Interview with Gebran Michel Soufan , Ambassador and Permanent Representative of Lebanon to the United Nations Office and other International Organizations in Geneva
His Excellency has had a busy summer. Indeed, when the 12 July War broke out between Hezbollah and Israel, Ambassador Soufan was about to leave on holiday, but had to cancel his plans. Instead, he spent his summer rushing to meetings, writing reports, preparing for the second special session of the Human Rights Council convened on 11 August 2006 to address the Israeli violations of Human Rights and International Humanitarian Law in Lebanon. In sum, it was a summer full of anxiety, stress and action.
Q : Mr Ambassador, what is your background ?
I started my diplomatic career in January 1978. For two years, I worked at the Lebanese Ministry of Foreign Affairs and Emigrants in Beirut as an attach ?. Then I was appointed to the New York Mission. My assignment lasted five years. In November 1984, I was transferred to the Embassy of Lebanon in Austria. While in Vienna, I was a non-resident Charg ? d’affaires for Hungary where Lebanon has cultural and commercial interests. After seven years abroad, I was called back for other duties in Beirut at the Department of International Organizations, as well as working for the Office of the Minister. In July 1990, I was appointed counsellor at the Lebanese Embassy in Washington, DC. During my five years there, I acquired a vast experience in World Affairs and was particularly involved in the peace process negotiations between the concerned Arab Countries, including Lebanon, and Israel. The thrust of my work, concerning bilateral relations between Lebanon and the USA, was with the Executive Branch.
My next position was Consul General of Lebanon in Los Angeles from January 1995 till May 1999. I then returned to Lebanon to fill the post of Director of International Affairs at the Department of Political Affairs and at a later stage to be Director of the Minister’s Cabinet. I was promoted to the ambassadorial rank in October 2000 and appointed in November 2003 as Ambassador, Permanent Representative of Lebanon to the United Nations Office and other International Organizations in Geneva.

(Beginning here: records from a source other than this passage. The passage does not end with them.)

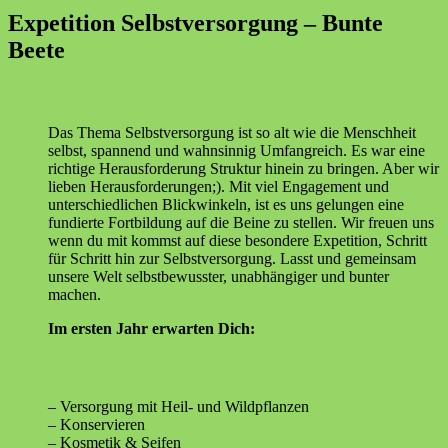
Expetition Selbstversorgung – Bunte
Beete
Das Thema Selbstversorgung ist so alt wie die Menschheit
selbst, spannend und wahnsinnig Umfangreich. Es war eine
richtige Herausforderung Struktur hinein zu bringen. Aber wir
lieben Herausforderungen;). Mit viel Engagement und
unterschiedlichen Blickwinkeln, ist es uns gelungen eine
fundierte Fortbildung auf die Beine zu stellen. Wir freuen uns
wenn du mit kommst auf diese besondere Expetition, Schritt
für Schritt hin zur Selbstversorgung. Lasst und gemeinsam
unsere Welt selbstbewusster, unabhängiger und bunter
machen.
Im ersten Jahr erwarten Dich:
– Versorgung mit Heil- und Wildpflanzen
– Konservieren
– Kosmetik & Seifen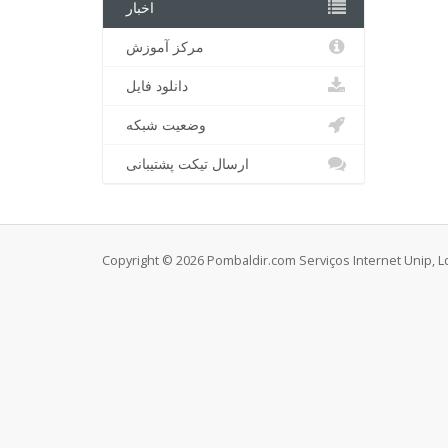
اخبار
مرکز آموزش
دانلود فایل
وضعیت شبکه
ارسال تیکت پشتیبانی
Copyright © 2026 Pombaldir.com Serviços Internet Unip, Ld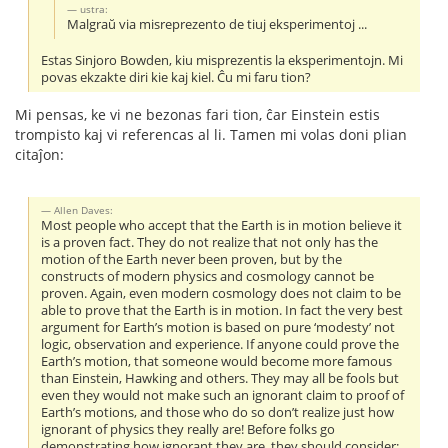
ustra:
Malgraŭ via misreprezento de tiuj eksperimentoj ...
Estas Sinjoro Bowden, kiu misprezentis la eksperimentojn. Mi
povas ekzakte diri kie kaj kiel. Ĉu mi faru tion?
Mi pensas, ke vi ne bezonas fari tion, ĉar Einstein estis
trompisto kaj vi referencas al li. Tamen mi volas doni plian
citaĵon:
Allen Daves:
Most people who accept that the Earth is in motion believe it
is a proven fact. They do not realize that not only has the
motion of the Earth never been proven, but by the
constructs of modern physics and cosmology cannot be
proven. Again, even modern cosmology does not claim to be
able to prove that the Earth is in motion. In fact the very best
argument for Earth’s motion is based on pure ‘modesty’ not
logic, observation and experience. If anyone could prove the
Earth’s motion, that someone would become more famous
than Einstein, Hawking and others. They may all be fools but
even they would not make such an ignorant claim to proof of
Earth’s motions, and those who do so don’t realize just how
ignorant of physics they really are! Before folks go
demonstrating how ignorant they are, they should consider: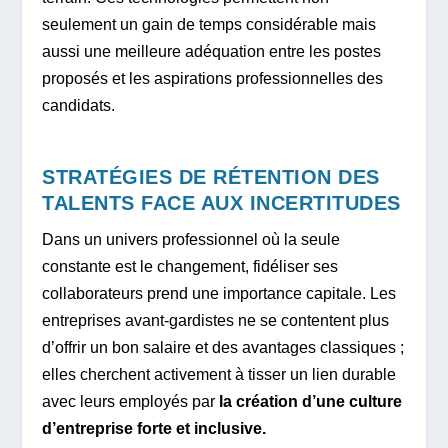
seulement un gain de temps considérable mais
aussi une meilleure adéquation entre les postes
proposés et les aspirations professionnelles des
candidats.
STRATÉGIES DE RÉTENTION DES
TALENTS FACE AUX INCERTITUDES
Dans un univers professionnel où la seule
constante est le changement, fidéliser ses
collaborateurs prend une importance capitale. Les
entreprises avant-gardistes ne se contentent plus
d’offrir un bon salaire et des avantages classiques ;
elles cherchent activement à tisser un lien durable
avec leurs employés par
la création d’une culture
d’entreprise forte et inclusive.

However, before embracing my diplomatic career, I was being trained as a lawyer at the firm of Mr Fouad Boutros, a former Minister of Foreign Affairs, and his then associate Dr Bahige Tabbarah, a member of the Lebanese Parliament and a former Minister of Justice. One of the universal truths I learned in this law firm is that only ignorant people vouch to be completely knowledgeable. In life, in some respect, we are always students, irrespective of how much we know ; besides, there should be no concessions on values.
Q : Do you regret not having continued your career as a lawyer ?
That’s a good question ! Sometimes, I wonder whether I should have left my job in the private sector, because the lawyer in me always prevails. Yet, sometimes in life, we must adapt to unforeseen circumstances. We experience a dilemma and we have to choose. Important decisions, committing you a whole new future, are not easy to make. But in the end, I chose diplomacy.
Q : Since you are a trained lawyer, you ought to be happy in Geneva, with its negotiations, rules, laws and regulations.
I am fortunate to be in Geneva. In fact, this is the cradle of International Humanitarian Law and Human Rights Laws. I believe we are currently at a turning point as efforts are deployed not only to promote Human Rights, but to respect them too.
Q : Do you have a « favourite » organization among the international organizations here in Geneva ?
In fulfilling our duties in Geneva, we work according to official instructions which correspond to Lebanon’s priorities and interests. I can assure you that it is not easy to accomplish such a task properly if a mission, as in our case, is composed of a small team. Difficult as it may be, the job however becomes challenging when we follow up ongoing events in Geneva, are associated with them and contribute to their outcomes. My colleagues and I do our best and I leave it to professionals to judge us upon our endeavours and achievements.
So the matter should not be phrased in terms of preference to « a favourite organization ». Yet, I believe that the annual session of the Commission on Human Rights, replaced by the Human Rights Council, was a major event. It involved all the State’s people and apparatus and required considerable and thorough preparation. I will not be divulging a secret if I tell you that Dr Charles Malik, Lebanon’s Champion of Human Rights, a former Rapporteur and President of the Commission and the driving force behind the Universal Declaration of Human Rights, was a source of strength to me. In this respect, the Universal Declaration of Human Rights bears, somehow through Malik, the fingerprints of Lebanon. I am convinced that Malik, credited for many achievements in the field of Human Rights, wouldn’t have been successful had it not been for his skills honed in Lebanon, a country that provided the proper environment for nurturing his ideas and ideals.
Perhaps Lebanon’s main challenge as a free country in the international arena with a diverse and open society is to continue to enrich « the history of the spirit »-if I may quote Malik’s own words.